Pippenger Algorithm

Pipenger Algorithm or Bucket Method is an algorithm to compute MSM efficiently.

The multi-scalar multiplication (MSM) problem is: Given $n$ elliptic curve points $G_i$ and $n$ scalars $s_i$, compute:

$$S = \sum_{i=0}^{n} s_iG_i,$$

where $s_iG_i$ denotes scalar multiplication.

Description

Let’s first partition each scalar into $m$ windows each has $c$ bits, then:

$$s_i = s_{i,0} + s_{i,1}2^c + ... + s_{i,m-1}2^{c(m-1)}$$

You can think of each scalar $s_i$ as a big number so this is just a representation of it as a multi-precision integer with a limb size equal to $c$.

Then we have:

$$S = \sum_{i=0}^{n}s_iG_i = \sum_{i=0}^{n}\sum_{j=0}^{m-1}s_{i,j}2^{jc}G_i$$

By reordering the sums and denoting $W_j = \sum_{i=0}^{n}s_{i,j}G_i$, we get:

$$S = \sum_{i=0}^ns_iG_i=\sum_{j=0}^{m-1}2^{jc}\sum_{i=0}^{n}s_{i,j}G_i=\sum_{j=0}^{m-1}2^{jc}W_j$$

It means we can calculate the MSM for each window $W_j$ first, and then aggregate the results.

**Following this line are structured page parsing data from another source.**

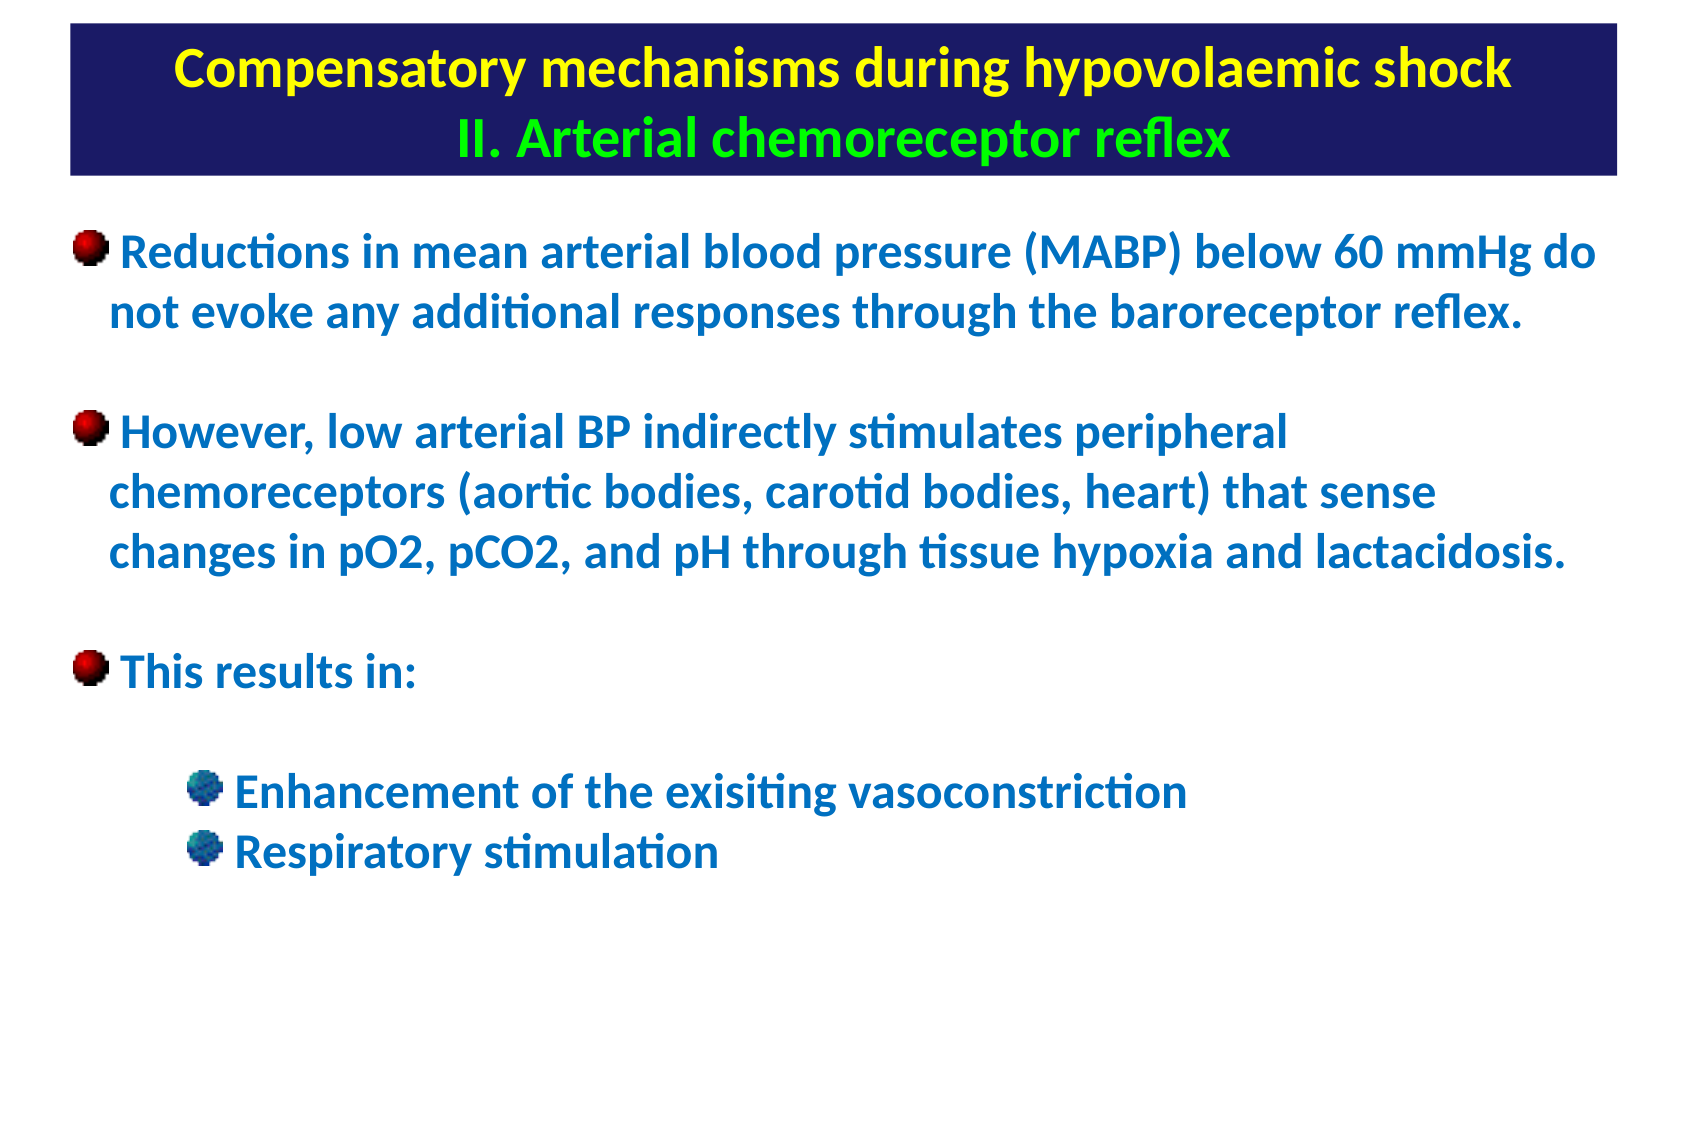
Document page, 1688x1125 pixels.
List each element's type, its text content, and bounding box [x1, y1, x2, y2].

picture [73, 230, 109, 266]
picture [187, 770, 223, 806]
text_box Compensatory mechanisms during hypovolaemic shock II. Arterial chemoreceptor reflex [70, 23, 1618, 176]
text_box Reductions in mean arterial blood pressure (MABP) below 60 mmHg do not evoke any additional responses through the baroreceptor reflex. However, low arterial BP indirectly stimulates peripheral chemoreceptors (aortic bodies, carotid bodies, heart) that sense changes in pO2, pCO2, and pH through tissue hypoxia and lactacidosis. This results in: Enhancement of the exisiting vasoconstriction Respiratory stimulation [58, 210, 1618, 886]
picture [73, 650, 109, 686]
picture [73, 410, 109, 446]
picture [187, 830, 223, 866]
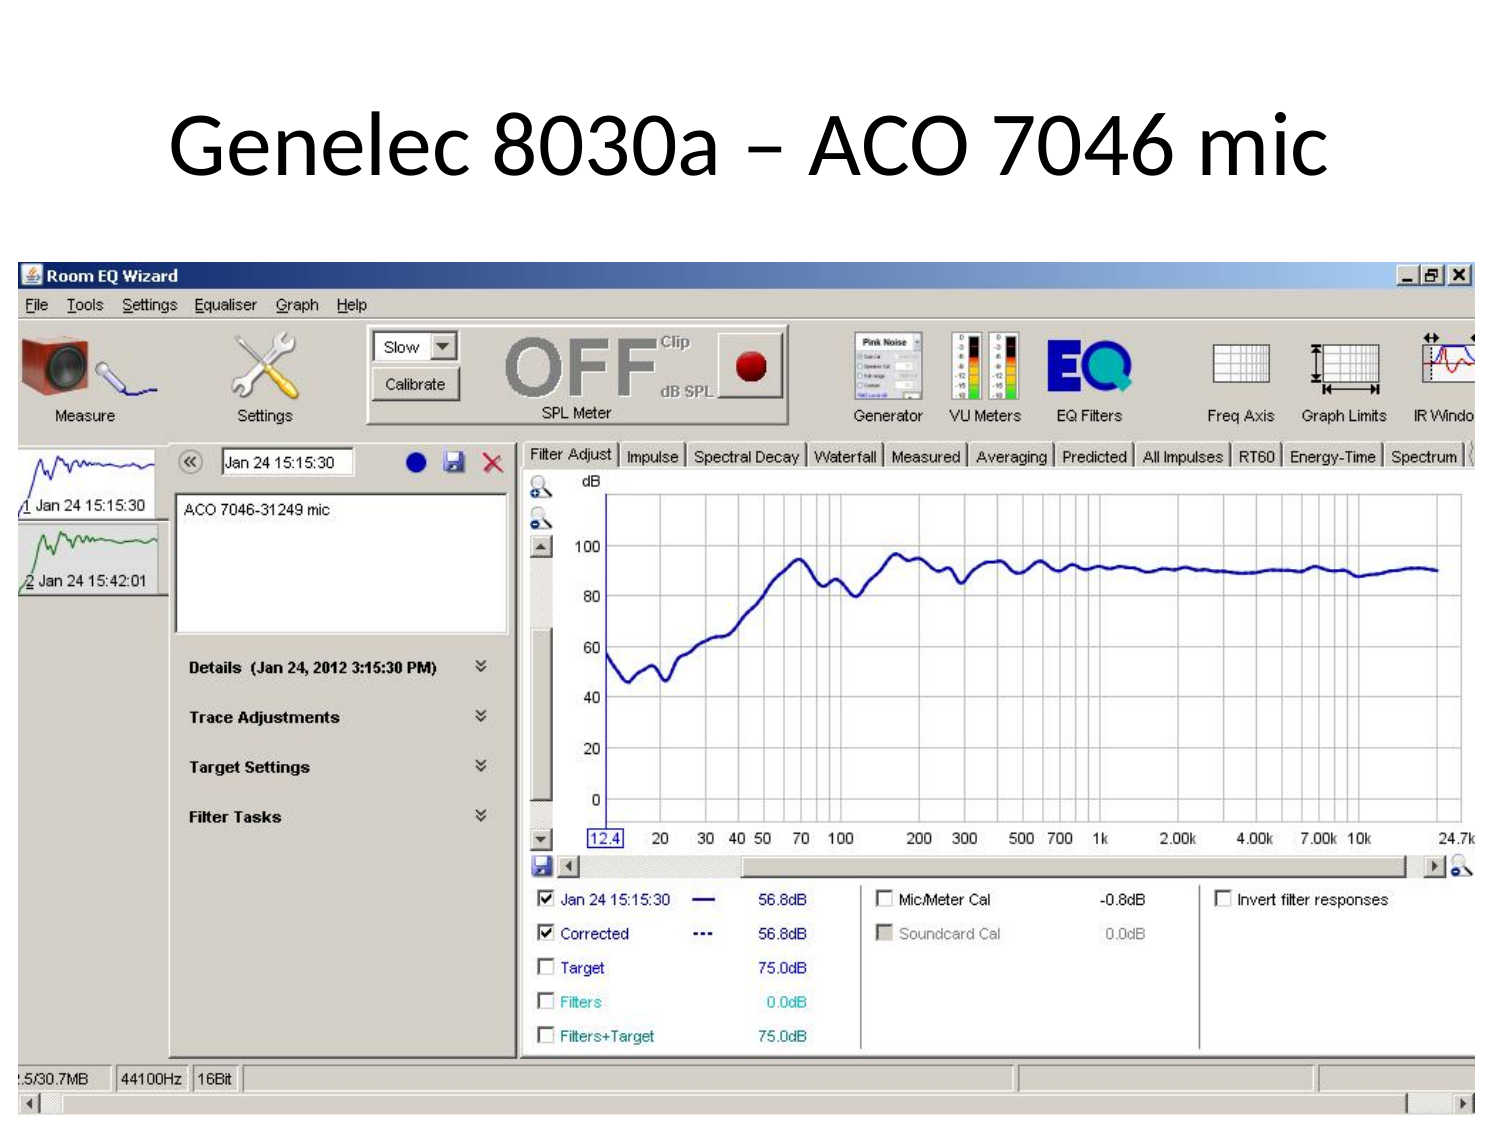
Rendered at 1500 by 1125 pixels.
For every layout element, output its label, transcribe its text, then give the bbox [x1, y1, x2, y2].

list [17, 262, 1476, 1117]
title Genelec 8030a – ACO 7046 mic [75, 45, 1425, 233]
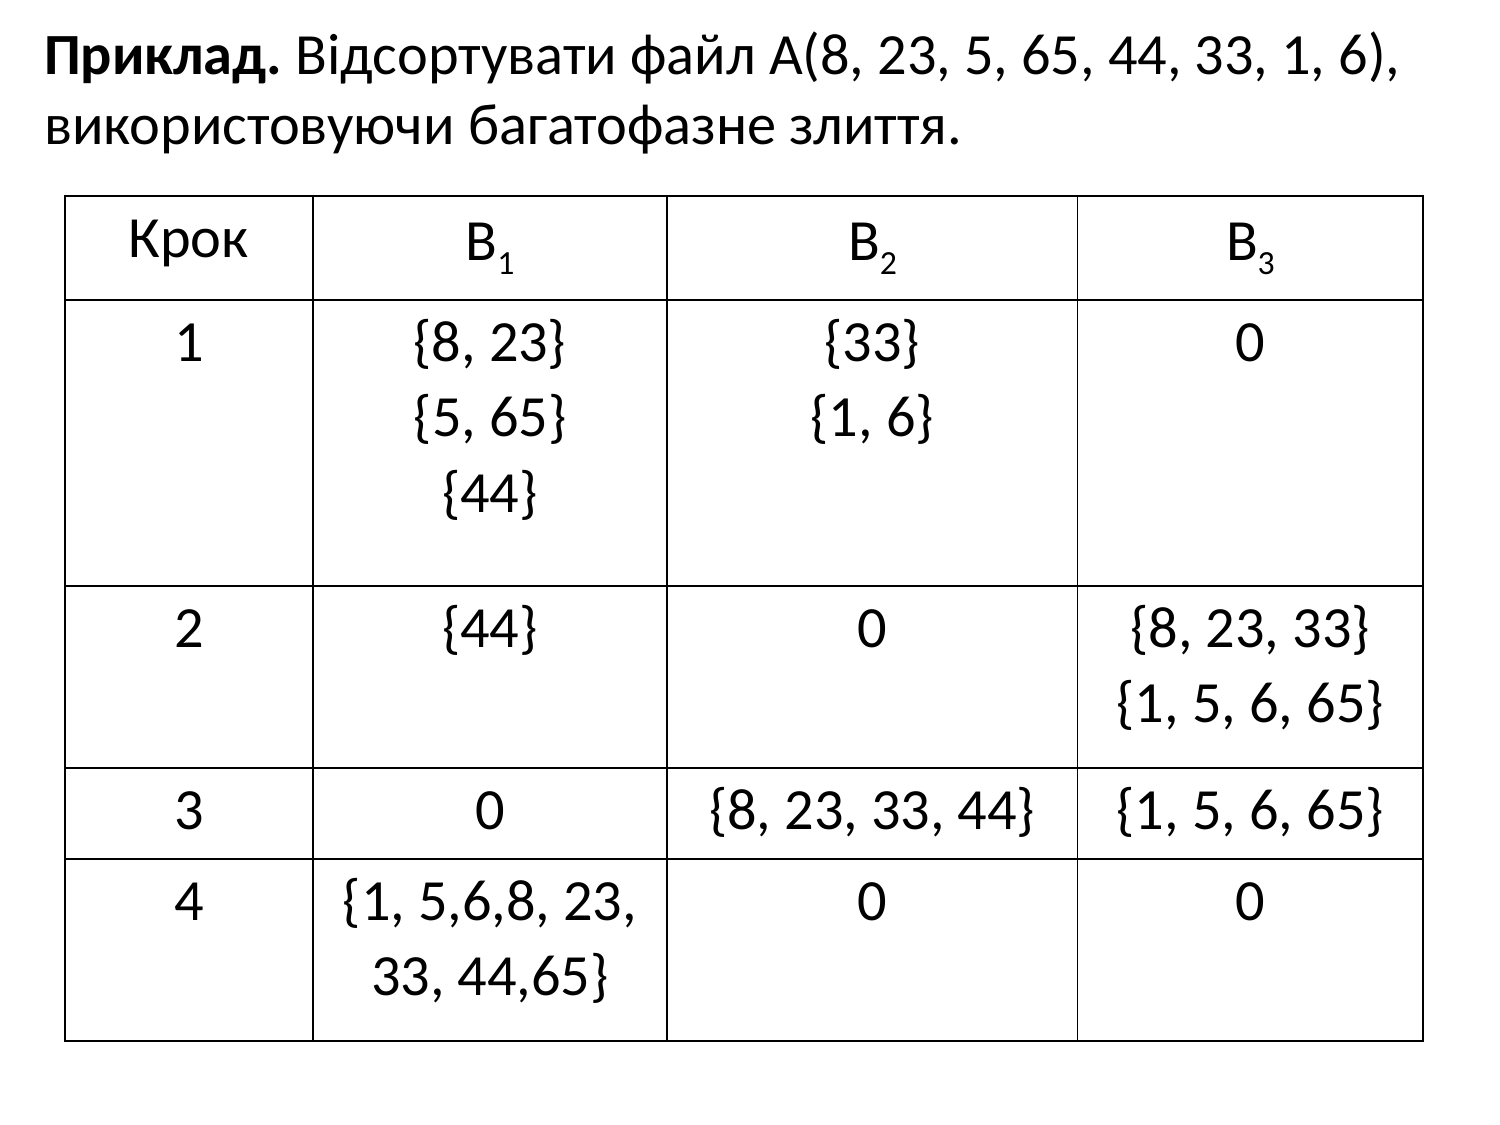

Because each window has $c$ bits, $s_{i,j}$ has a value in range $[0, 2^{c−1} ]$. Therefore, we can put $n$ points into $2^c$ buckets according to the value of $s_{i, j}$. Using this fact we can compute $W_j$ in the following way:

1. for each bucket $t \in \{0, 2^c - 1\}$: calculate the sum of points in this bucket to get $B_t$

2. for each $j$ compute $W_j$: $W_j = \sum_{t=0}^{2^{c}-1}tB_t$

For example, if $c = 3$ and $n = 15$, then we have 15 points and 8 buckets, such that:

$$W_j = 4G_1 + 3G_2 + 5G_3 + 1G_4 + 4G_5 + 6G_7 + 6G_8 + 3G_{14} + 5G_{15} = \\ =1G_4 + 3(G_2+G_{14}) + 4(G_1 + G_5) + 5(G_3 + G_{15}) + 6(G_7 + G_8) = \\ = 1B_1 + 3B_3 + 4B_4 + 5B_5 + 6B_6$$

Algorithm

Here:

• $n$ - number of terms

• $c$ - size of window in bits

• $m$ - number of windows

1. Init windows $W_j$, $j \in \{0..m\}$ with additive identities

2. For each $j$ in $0..m$:

   1. Init buckets $B_t$, $t \in \{0..2^c-1\}$with additive identities

   2. For each $i$ in $0..n$:

      1. Compute $s_{i,j}$:

         1. Shift $s_i$ right on $cj$ bits

         2. Compute remainder modulo $2^c$

      2. Add $G_i$ to a bucket $B_{s_{i,j}}$

   3. Compute partial sum: $W_j = \sum_{t=0}^{2^{c}-1}tB_t$

3. Compute final sum: $S =\sum_{j=0}^{m-1}2^{jc}W_j$

Sage example:

# BN254
Fq = GF("21888242871839275222246405745257275088696311157297823662689037894645226208583")
E = EllipticCurve(Fq,[0,3])

def pippenger(s, G, c):
    m = (256 // c) + 1
    n = len(s)
    zero = E(0)
    W = [zero for k in range(0, m)]
    for j in range(0, m):
        B = [zero for k in range(0, 2**c)]
        for i in range(0, n):
            s_i_j = s[i] >> c * j
            s_i_j = Integer(s_i_j) % (2**c)
            B[s_i_j] += G[i] 
        
        # the code below is the more optimal way to compute
        # for t in range(0, 2**c):
        #     W[j] += t * B[t]
        
        running_sum = E(0)
        for t in range(2**c - 1, 0, -1):
            running_sum += B[t]
            W[j] += running_sum
    
    # the code below is the same as
    # S = zero
    # p = 1
    # for j in range(0, m):
    #     S += p * W[j]
    #     p *= 2**c
    
    S = zero
    for j in range(m-1, -1, -1):
        for k in range(0, c):
            S = S + S
        S += W[j]
        
    return S
    
n = 2**9
c = 13
s = [Fq.random_element() for i in range(0, n)]
G = [E.random_element() for i in range(0, n)]
%time pippenger(s, G, c)